Page-level text extractions
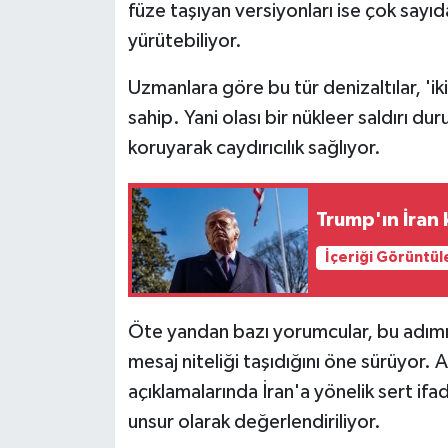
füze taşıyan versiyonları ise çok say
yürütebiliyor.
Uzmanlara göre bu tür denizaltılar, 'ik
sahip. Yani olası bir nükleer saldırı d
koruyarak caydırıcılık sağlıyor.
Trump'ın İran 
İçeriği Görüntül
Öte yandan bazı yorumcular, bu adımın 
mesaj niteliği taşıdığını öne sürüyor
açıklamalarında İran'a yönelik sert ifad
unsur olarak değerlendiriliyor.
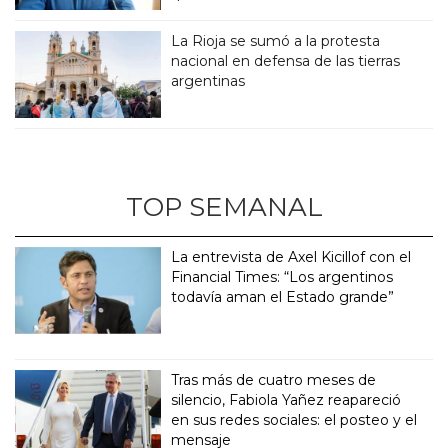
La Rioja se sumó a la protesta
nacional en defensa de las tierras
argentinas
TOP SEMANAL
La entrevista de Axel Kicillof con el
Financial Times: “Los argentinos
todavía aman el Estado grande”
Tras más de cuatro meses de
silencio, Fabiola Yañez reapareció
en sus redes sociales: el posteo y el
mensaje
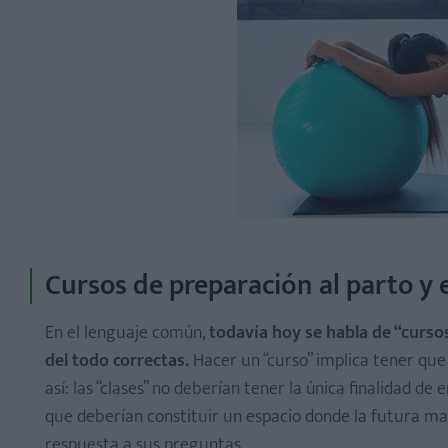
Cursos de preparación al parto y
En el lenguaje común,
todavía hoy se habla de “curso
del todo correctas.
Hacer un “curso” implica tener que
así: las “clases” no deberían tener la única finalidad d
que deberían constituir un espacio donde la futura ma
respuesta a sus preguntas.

**Task item:** Write down exactly what the lines above say, from the line holding "Trump'ın İran" through the line holding "nacional en defensa de las tierras", and nothing more. Do not copy the pictures.

**Finished task:**
Trump'ın İran 
İçeriği Görüntül
Öte yandan bazı yorumcular, bu adımın 
mesaj niteliği taşıdığını öne sürüyor
açıklamalarında İran'a yönelik sert ifad
unsur olarak değerlendiriliyor.
La Rioja se sumó a la protesta
nacional en defensa de las tierras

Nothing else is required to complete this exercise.